I saw Therapist on Monday and tried to tackle the thorny issue of whether it’s her personally that I need, or the support that she gives me. I find it increasingly hard to separate the two, but it’s a separation that has to happen. I’ve written about it a fair bit recently, and it’s not exactly a new topic of conversation in sessions either. But it’s something that keeps coming up, so it’s a stumbling block, and one that has to be addressed.

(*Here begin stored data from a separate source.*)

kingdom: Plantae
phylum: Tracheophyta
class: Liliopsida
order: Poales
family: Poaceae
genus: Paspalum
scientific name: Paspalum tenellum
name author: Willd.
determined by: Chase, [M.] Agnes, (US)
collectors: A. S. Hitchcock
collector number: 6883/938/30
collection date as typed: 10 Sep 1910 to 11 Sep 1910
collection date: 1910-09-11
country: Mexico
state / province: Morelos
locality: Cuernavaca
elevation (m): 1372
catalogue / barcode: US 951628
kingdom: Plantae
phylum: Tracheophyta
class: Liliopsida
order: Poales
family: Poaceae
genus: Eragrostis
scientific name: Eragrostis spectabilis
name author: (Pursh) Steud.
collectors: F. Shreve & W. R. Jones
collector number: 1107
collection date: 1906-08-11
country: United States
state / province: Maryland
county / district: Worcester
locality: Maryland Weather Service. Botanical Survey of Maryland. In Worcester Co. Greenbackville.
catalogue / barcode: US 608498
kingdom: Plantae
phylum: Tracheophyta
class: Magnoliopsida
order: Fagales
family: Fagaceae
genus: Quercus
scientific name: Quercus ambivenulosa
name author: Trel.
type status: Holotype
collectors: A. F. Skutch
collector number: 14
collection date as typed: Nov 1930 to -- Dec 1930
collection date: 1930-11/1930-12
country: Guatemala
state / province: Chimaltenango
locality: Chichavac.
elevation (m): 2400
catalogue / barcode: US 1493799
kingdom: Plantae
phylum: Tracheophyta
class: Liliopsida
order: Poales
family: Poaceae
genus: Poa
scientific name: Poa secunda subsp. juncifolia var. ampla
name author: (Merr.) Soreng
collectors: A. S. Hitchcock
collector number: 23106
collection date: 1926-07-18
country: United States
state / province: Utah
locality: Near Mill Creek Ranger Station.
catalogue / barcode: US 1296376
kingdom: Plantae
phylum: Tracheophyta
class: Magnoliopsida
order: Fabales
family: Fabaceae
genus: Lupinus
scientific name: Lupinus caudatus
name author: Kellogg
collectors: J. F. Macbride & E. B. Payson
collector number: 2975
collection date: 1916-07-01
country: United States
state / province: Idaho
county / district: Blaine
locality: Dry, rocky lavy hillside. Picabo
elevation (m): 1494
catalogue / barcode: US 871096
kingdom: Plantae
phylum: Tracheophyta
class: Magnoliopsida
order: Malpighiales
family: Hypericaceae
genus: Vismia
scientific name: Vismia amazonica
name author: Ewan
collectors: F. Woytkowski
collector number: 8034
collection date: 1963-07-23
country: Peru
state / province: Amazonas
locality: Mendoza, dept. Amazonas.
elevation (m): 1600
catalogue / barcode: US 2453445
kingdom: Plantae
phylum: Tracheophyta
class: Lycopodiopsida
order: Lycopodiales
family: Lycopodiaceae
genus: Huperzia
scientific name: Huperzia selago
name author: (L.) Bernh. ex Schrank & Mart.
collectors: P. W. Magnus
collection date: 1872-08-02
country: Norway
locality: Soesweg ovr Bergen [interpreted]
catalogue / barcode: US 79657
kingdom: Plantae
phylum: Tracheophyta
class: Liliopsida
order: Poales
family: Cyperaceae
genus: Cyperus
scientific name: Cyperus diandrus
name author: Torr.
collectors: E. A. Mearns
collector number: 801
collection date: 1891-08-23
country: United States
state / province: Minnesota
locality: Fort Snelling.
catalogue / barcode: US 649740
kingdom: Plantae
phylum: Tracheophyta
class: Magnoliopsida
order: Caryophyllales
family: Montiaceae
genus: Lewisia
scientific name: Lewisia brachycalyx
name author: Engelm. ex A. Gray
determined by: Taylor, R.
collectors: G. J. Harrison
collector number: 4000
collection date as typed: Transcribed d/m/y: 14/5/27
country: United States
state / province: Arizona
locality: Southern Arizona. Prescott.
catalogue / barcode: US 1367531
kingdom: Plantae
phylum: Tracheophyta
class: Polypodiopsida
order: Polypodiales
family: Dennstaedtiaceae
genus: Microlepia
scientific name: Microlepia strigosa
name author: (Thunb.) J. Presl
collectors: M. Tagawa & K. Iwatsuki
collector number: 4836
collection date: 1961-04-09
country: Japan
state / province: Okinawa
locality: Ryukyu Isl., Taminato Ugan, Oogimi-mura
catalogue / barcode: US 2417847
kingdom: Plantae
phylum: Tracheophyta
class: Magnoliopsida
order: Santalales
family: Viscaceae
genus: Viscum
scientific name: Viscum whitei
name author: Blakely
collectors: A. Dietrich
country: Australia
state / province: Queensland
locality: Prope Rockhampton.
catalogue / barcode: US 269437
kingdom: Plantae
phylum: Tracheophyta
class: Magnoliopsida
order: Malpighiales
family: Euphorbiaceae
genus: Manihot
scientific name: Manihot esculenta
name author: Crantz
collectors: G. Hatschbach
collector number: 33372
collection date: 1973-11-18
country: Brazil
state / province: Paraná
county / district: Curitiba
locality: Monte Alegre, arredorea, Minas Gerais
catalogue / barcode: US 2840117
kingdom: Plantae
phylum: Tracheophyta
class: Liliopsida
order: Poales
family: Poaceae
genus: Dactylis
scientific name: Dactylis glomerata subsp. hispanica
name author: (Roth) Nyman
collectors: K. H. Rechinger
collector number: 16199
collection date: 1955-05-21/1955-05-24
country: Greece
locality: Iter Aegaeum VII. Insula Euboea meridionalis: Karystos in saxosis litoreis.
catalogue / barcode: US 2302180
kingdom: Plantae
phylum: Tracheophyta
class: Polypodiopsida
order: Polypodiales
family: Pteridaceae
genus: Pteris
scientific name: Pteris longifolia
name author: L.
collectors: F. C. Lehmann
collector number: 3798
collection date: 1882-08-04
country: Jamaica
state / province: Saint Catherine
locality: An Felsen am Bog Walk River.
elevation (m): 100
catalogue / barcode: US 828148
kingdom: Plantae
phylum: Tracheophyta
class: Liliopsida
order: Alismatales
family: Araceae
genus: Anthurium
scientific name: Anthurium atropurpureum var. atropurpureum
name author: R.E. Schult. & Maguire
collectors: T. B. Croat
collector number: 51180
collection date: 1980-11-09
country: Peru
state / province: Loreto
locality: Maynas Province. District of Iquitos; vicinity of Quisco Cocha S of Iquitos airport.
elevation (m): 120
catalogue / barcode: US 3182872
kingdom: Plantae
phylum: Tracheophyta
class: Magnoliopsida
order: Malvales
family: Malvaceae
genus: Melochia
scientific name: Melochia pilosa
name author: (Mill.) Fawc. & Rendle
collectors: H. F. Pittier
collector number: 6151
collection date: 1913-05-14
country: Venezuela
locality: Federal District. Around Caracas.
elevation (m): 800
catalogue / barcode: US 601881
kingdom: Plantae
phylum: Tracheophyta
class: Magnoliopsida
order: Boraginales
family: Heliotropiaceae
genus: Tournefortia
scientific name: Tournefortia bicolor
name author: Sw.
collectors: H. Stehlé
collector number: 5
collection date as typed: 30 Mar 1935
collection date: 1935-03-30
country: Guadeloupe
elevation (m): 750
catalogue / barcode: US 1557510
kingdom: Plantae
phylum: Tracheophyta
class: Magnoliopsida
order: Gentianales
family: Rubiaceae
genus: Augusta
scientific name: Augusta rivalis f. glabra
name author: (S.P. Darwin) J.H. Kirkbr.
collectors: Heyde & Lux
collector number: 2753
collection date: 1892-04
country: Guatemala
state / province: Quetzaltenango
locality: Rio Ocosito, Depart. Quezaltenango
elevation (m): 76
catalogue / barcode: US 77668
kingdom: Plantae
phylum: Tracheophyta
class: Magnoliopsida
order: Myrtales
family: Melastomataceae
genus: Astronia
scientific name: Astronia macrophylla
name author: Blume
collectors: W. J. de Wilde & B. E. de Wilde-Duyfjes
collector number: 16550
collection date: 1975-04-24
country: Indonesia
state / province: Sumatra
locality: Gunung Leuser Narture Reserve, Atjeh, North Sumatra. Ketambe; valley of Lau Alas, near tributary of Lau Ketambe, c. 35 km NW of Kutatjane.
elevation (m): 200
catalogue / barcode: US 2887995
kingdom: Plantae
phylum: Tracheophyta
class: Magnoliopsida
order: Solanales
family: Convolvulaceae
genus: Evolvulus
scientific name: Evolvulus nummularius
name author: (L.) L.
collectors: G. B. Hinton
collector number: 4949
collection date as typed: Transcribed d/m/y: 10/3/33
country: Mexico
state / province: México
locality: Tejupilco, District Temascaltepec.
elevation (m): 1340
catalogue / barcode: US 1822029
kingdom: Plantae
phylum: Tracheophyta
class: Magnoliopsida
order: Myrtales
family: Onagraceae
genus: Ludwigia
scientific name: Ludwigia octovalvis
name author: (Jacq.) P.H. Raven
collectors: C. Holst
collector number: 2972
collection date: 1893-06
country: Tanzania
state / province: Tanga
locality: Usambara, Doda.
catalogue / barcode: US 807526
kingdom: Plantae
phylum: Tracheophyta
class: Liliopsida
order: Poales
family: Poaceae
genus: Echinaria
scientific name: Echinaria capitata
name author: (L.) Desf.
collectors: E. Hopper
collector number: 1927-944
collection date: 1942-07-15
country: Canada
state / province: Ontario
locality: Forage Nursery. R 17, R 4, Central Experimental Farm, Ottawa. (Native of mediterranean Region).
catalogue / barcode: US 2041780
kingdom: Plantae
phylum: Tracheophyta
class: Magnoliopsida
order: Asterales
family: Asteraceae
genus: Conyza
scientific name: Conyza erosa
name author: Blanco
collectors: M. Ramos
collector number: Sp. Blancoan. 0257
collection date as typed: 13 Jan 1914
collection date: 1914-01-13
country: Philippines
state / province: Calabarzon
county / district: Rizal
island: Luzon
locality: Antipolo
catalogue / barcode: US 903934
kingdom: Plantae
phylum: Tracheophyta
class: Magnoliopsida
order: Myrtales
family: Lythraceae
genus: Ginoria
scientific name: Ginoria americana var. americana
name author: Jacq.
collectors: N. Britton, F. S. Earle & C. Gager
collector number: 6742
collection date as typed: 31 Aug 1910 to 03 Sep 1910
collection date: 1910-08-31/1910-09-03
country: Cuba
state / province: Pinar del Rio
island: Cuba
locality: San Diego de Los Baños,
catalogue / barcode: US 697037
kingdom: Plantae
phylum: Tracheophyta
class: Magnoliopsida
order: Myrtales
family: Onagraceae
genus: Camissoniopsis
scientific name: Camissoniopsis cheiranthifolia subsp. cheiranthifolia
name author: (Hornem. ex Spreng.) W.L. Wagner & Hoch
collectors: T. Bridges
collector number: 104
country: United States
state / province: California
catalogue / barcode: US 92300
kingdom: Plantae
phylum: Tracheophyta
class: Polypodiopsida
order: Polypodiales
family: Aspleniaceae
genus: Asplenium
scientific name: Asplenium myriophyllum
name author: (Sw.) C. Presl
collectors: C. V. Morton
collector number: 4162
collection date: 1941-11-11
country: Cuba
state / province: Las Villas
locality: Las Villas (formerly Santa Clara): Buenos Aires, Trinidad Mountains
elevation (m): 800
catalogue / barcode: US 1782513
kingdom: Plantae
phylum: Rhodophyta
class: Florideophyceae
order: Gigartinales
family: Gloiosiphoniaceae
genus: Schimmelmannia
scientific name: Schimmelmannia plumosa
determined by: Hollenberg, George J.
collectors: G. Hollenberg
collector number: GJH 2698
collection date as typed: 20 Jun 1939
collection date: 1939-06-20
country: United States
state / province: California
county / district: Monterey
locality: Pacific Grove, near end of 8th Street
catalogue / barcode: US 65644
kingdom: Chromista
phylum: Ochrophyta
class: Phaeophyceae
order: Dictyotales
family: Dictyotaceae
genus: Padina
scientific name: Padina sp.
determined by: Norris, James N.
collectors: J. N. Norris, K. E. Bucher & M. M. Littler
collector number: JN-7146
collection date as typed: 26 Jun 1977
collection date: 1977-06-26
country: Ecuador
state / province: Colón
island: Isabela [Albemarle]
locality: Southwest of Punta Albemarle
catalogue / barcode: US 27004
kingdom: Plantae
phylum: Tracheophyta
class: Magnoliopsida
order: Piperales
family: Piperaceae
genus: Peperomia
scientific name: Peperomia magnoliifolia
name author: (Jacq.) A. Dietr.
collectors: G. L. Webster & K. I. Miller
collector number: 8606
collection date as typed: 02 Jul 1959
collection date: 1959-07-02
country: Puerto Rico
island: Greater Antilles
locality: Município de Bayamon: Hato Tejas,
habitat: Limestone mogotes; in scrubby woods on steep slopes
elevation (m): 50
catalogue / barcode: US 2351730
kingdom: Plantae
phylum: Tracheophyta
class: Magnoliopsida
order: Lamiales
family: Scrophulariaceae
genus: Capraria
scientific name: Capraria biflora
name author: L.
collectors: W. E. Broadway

I think what’s going on is that over the years, I’ve relied on her 110% for validation of what I was feeling because I just wasn’t able to provide that for myself. But now, finally, I’m starting to reach a point where I can do this. I’m learning it with DBT, I’ve talked about it a lot with Therapist, and now, I need to just do it. I have to start recognising that I’ve come a long way, that I do have some good qualities (however loath I am to admit it), and more than that, that it’s ok to recognise these things in myself. We talked about the fact that I’m afraid I’m sabotaging myself so I can continue to see her. She reassured me that even when I am able to do this for myself, and I’m well and stable consistently, that doesn’t mean I can’t still avail of her support. She’s there/the support she provides is there, for as long as I feel I need it. I’ll be the one to make the decision to stop, not her (although for what it’s worth she doesn’t think stopping now would be a good plan).

So where does this leave me? I walked out of the session feeling reassured, and much calmer about things. But then I saw her on my way to the bus, out in the world as an ordinary person, and it pulled me up short. She looked tired. I immediately started to feel bad for taking up her time. BUT…………..enter DBT. I have to trust that she is able for whatever comes at her in a session – it’s her job, and it’s up to her to make sure she’s ok to be there. The whole point of the blank slate she presents is that I don’t have to think about any of that. For the hour that I’m with her, I can be completely focussed on me. It’s not up to me to question how she’s doing. That feels really alien, especially now when I’m feeling so much better and actually able to take in more of what’s happening around me. But that’s the nature of the relationship. She looks after herself, and facilitates me in helping me to look after myself. I often find myself thinking that she has all the answers, and I suppose in a way she does – for herself. In reality I’m the only one with the answers for me, no matter how much I want to believe otherwise. Everyone struggles, everyone has something. Therapist is no different.

I’m getting there. Things are starting to make sense, at more than just a thinking level. I’m starting to see myself, and my strengths.  There’s no doubt in my mind I’ve a lot of work yet to do, but the way is looking easier. That helps a lot.

This article has 4 Comments

    1. It is R. I think. Sometimes it feels like an awful lot of work for not a whole lot of gain, but I guess with something like this the change will be so incremental that it won't be till a few months have passed that I'll really see a difference. I hope!!

  1. Argh! I just wrote an incredibly profound comment and the page age it. Ah, well. 🙂

    The short version is that I think you sound great. And that when you experience an emotional crisis, and validate your feelings, you gradually build your self-confidence that you can work through this stuff. Then the next time you maybe don't spin so far down the black hole because you know that you were able to get out of it – on your own – the last time. And so on and so on…until you have confidence that you can truly manage your feelings. Not to say that there won't be plenty of blips, but in general the trend will be positive and you will begin to feel successful. Make sense?